Has the desire for peace given Israel peace? Has it not resulted in Israel's truncation, humiliation and emasculation? Has not the desire for peace, uttered ad nauseum by Israeli politicians, rendered this country increasingly dependent on distant America, and thus more vulnerable to war?



That anyone should expect peace from Arab regimes invariably ruled by force and fraud is a phenomenon for a psychiatrist to study.



Consider:



Did England and France's desire for peace transform Germans or their leaders into doves? Germany, remember, was the home of European humanism and rationalism, of science and philosophy. Are Muslims more humanistic than the nation that produced Kant, Schiller, Heine, Planck and Einstein?



Did the desire for peace save Czechoslovakia? Was it not peace-lovers like Neville Chamberlain - the Peace Now advocate of the 1930s - who precipitated the bloodiest war in human history, including the Holocaust? And did not those puerile pacifists malign Winston Churchill as a "warmonger", just as their counterparts in Israel today defame critics of Oslo as "enemies of peace"?



But let me address lovers of peace who are skeptical about the so-called peace process:



Suppose you expressed no desire for peace. Suppose you declared: "I do not desire peace with Janus-faced Arab despots, who luxuriate in oriental splendor while their people live in abject poverty." Do you have the courage of your convictions?
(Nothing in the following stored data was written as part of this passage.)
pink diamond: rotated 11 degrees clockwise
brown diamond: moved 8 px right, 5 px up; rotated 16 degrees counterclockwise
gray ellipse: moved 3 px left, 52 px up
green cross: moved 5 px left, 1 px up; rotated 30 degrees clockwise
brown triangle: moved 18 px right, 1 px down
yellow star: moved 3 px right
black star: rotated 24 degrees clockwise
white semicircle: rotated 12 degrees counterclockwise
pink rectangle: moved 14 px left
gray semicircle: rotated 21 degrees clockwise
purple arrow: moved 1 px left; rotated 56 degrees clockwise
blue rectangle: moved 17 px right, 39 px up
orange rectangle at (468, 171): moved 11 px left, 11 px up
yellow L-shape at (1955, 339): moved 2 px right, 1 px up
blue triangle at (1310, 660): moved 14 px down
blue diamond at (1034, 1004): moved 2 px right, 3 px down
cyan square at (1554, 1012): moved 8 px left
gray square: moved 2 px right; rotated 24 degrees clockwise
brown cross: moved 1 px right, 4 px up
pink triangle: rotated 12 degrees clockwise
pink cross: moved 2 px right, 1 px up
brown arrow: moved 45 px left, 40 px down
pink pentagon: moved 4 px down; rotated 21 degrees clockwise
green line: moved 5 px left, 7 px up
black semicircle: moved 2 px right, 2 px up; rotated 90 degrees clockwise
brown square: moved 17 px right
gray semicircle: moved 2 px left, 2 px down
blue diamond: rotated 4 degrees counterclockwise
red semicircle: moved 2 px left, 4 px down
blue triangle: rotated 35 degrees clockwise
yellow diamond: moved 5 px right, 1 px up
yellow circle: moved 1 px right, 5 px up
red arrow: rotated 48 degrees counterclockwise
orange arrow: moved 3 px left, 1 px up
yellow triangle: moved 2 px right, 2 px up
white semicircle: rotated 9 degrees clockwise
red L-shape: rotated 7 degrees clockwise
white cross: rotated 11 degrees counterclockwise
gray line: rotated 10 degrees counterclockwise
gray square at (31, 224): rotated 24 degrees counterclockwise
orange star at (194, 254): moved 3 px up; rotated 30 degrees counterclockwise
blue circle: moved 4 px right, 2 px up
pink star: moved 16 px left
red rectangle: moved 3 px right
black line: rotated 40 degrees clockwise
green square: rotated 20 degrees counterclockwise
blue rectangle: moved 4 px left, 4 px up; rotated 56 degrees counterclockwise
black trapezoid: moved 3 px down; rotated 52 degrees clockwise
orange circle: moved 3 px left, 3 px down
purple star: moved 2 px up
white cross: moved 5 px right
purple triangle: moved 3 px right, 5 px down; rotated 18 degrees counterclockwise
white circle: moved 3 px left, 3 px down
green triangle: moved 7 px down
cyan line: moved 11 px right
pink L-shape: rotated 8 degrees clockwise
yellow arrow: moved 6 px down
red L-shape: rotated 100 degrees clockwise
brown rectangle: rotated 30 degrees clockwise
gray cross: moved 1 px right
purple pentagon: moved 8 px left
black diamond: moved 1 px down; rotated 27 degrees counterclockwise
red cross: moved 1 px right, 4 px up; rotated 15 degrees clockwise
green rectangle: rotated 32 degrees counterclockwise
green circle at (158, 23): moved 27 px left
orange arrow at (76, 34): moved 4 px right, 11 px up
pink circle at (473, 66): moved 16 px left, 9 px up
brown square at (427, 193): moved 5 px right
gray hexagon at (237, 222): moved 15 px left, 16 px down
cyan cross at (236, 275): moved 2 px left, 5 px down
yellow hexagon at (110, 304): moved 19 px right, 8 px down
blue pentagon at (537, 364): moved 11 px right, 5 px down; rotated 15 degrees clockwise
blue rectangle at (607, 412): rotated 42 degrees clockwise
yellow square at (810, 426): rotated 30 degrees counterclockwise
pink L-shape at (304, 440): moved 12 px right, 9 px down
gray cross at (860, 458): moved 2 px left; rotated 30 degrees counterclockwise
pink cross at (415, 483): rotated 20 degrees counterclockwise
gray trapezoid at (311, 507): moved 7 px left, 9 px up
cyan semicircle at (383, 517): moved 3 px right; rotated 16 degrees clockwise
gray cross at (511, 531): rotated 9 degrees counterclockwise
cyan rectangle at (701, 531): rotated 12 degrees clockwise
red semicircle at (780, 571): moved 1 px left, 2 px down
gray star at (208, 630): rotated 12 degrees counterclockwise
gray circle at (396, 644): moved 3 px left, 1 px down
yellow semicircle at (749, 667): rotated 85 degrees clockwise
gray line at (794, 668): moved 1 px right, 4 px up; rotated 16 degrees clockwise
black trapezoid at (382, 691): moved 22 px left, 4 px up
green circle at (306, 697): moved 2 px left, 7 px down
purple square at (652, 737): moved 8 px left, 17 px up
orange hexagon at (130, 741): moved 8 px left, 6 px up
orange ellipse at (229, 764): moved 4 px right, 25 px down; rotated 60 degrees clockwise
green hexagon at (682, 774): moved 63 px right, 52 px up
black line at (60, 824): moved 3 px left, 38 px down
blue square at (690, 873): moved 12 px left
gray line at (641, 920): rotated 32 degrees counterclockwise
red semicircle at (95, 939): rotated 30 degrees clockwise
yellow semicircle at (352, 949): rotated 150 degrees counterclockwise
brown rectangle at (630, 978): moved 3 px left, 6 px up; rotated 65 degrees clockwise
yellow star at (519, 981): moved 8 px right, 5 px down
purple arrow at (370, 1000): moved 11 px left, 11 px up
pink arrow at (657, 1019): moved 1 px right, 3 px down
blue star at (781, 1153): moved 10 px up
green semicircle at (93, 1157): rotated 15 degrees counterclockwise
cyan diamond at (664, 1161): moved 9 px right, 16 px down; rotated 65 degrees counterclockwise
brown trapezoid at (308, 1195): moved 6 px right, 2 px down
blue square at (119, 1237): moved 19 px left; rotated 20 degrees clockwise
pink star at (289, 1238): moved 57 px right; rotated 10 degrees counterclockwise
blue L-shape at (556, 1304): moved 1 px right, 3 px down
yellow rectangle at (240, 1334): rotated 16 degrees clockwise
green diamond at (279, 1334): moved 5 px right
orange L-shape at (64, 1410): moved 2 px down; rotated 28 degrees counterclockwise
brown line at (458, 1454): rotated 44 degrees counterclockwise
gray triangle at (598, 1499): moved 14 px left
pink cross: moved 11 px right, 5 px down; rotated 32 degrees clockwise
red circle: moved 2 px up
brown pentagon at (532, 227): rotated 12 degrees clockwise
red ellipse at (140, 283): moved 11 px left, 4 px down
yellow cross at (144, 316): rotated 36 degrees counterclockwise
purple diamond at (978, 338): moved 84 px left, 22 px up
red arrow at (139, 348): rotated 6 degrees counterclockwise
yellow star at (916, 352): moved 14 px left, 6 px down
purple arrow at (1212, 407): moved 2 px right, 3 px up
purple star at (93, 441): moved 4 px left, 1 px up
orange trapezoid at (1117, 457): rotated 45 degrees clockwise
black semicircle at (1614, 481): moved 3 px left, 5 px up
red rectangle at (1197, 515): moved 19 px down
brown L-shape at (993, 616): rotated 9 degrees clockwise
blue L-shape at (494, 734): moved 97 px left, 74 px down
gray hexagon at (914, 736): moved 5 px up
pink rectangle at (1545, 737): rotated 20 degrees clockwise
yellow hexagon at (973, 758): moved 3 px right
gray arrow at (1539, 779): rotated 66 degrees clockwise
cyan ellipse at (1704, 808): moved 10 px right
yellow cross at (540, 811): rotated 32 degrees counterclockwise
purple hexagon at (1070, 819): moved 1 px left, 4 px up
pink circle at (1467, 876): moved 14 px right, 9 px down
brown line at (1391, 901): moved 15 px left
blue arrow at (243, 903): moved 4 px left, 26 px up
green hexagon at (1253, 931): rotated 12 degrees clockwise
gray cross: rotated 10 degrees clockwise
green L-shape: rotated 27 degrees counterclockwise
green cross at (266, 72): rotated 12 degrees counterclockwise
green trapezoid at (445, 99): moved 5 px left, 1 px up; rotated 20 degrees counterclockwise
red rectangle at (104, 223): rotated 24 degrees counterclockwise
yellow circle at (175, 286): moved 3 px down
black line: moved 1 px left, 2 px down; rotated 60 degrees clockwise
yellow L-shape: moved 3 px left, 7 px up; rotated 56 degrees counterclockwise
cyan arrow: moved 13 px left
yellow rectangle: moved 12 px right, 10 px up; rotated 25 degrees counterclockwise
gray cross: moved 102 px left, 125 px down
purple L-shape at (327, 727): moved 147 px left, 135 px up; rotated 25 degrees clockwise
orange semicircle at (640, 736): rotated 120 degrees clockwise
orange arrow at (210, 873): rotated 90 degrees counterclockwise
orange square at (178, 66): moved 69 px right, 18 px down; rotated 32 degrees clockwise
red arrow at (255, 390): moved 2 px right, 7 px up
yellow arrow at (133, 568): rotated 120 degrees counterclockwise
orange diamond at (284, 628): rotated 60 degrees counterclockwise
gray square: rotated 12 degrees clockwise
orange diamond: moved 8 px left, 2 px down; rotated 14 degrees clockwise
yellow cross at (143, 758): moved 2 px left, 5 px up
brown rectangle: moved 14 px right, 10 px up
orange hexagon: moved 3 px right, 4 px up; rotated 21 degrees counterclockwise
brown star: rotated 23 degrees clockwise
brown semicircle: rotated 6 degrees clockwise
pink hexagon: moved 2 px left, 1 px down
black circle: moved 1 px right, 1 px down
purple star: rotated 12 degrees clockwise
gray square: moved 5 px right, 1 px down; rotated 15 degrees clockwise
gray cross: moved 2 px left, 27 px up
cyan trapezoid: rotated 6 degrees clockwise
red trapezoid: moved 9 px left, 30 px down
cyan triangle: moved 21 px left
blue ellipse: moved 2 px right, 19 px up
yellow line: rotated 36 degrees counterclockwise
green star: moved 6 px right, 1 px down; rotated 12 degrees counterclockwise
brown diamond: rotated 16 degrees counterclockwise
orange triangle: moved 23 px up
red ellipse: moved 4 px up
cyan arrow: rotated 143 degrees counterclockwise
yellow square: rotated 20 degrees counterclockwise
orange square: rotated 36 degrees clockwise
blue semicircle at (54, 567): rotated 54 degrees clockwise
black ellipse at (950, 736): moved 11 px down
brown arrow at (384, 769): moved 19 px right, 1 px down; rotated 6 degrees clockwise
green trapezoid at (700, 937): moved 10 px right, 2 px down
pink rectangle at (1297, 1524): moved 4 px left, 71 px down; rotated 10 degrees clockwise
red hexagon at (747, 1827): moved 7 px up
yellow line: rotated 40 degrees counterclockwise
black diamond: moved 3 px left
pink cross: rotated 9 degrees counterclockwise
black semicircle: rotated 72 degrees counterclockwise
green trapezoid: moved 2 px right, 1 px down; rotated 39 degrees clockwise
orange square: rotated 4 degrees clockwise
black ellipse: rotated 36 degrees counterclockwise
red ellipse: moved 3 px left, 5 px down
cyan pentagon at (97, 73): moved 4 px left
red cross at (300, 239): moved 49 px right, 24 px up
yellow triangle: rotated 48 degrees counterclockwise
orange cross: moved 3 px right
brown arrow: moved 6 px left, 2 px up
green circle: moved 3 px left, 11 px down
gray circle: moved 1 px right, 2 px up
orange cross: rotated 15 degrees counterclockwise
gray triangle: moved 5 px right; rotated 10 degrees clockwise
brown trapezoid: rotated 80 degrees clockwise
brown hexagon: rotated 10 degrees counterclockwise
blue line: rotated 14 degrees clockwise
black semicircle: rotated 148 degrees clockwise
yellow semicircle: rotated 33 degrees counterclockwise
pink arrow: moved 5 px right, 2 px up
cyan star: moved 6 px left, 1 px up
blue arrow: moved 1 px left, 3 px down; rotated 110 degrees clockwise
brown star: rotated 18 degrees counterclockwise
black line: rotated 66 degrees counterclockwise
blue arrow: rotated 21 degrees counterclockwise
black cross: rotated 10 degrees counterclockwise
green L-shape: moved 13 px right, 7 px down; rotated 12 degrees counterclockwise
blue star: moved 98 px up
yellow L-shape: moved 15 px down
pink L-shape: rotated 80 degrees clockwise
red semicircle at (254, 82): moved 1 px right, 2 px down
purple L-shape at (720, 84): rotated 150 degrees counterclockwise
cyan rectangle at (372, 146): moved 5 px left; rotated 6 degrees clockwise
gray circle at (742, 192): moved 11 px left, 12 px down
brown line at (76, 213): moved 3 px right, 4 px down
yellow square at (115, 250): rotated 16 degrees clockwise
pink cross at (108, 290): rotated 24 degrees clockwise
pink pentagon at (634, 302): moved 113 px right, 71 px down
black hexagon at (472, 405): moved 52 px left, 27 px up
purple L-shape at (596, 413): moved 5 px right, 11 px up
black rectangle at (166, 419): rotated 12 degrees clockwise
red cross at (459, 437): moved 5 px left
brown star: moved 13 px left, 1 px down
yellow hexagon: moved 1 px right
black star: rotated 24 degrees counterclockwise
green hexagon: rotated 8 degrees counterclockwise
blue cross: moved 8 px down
Suppose you declared: "I do not desire peace with Arab tyrants, who deprive their people of liberty and use them as cannon fodder to make war - yes - and who thereby violate the United Nations Charter and the Universal Declaration of Human Rights." Are you manly enough to proclaim such an attitude?



Then let me remind you of how Ronald Reagan, by calling the Soviet Union the "Evil Empire", placed its rulers on the defensive and precipitated the demise of that tyranny. With his example before us, suppose our critics of the "peace process" were to say:



"I do not desire peace with tyrannies, that is, with regimes ruled by evil men. I do not want to dignify their regimes, and thereby foster the designs of the wicked and perpetuate their oppression of ignorant masses. I do not seek peace with liars and scoundrels, lest I foster cynicism among my countrymen. I prefer to arouse in Arab villains fear, rather than allow them to disarm us with professions of peace."



Is it not wiser to prepare for war than to hobnob with warlike men? Do you think this will make Arab dictators more bellicose? Did Israel's 1979 peace treaty with Egypt make that dictatorship less militant? Then why is Egypt, a regime threatened by no one, engaged in an unprecedented military buildup? Why does Egypt's state-controlled media, in violation of that 1979 treaty, vilify Jews and Israel more than ever before?



I ask the cultists of peace: What makes you think that people in general are peace-lovers like yourselves? Why is violence the dominant theme of the entertainment industry? Why do blacks murder blacks almost every day in America's capital, from which its president preaches peace to the Middle East?



Why did Muslims and Christians slaughter each other in Lebanon - 100,000 dead in thirteen years? And why should Palestinian Arabs who supported Saddam Hussein's rape of Kuwait, another Arab country, live in abiding peace with Jews in Israel? In other words, if Arabs can't live in peace with each other, why do you expect them to live in peace with Jews?



Are not such expectations a sign either of abysmal stupidity or an autistic escape from reality, or perhaps a form of secular mysticism, but in any case, a mental disorder?



We boast of being "modern" and "progressive", of living in an Age of Reason, computer logic, statistics, empirical facts - this is the stuff of scientific and business affairs. So let's be scientific and businesslike by looking at some facts about war and peace.



There have been more than 1,000 wars in the Western world alone in the last 2,500 years. This means that peace is little more than a preparation for war. But from this, it follows that peace treaties are only lulls before the storm - and that those lulled by those treaties are our most vociferous lovers of peace.



And so, the next time a democratic politician talks "peace", dare to denounce him as a fool or a knave. Dare to say you do not support politicians who desire peace with dictatorships. Dare to call those professors of peace "promoters of war".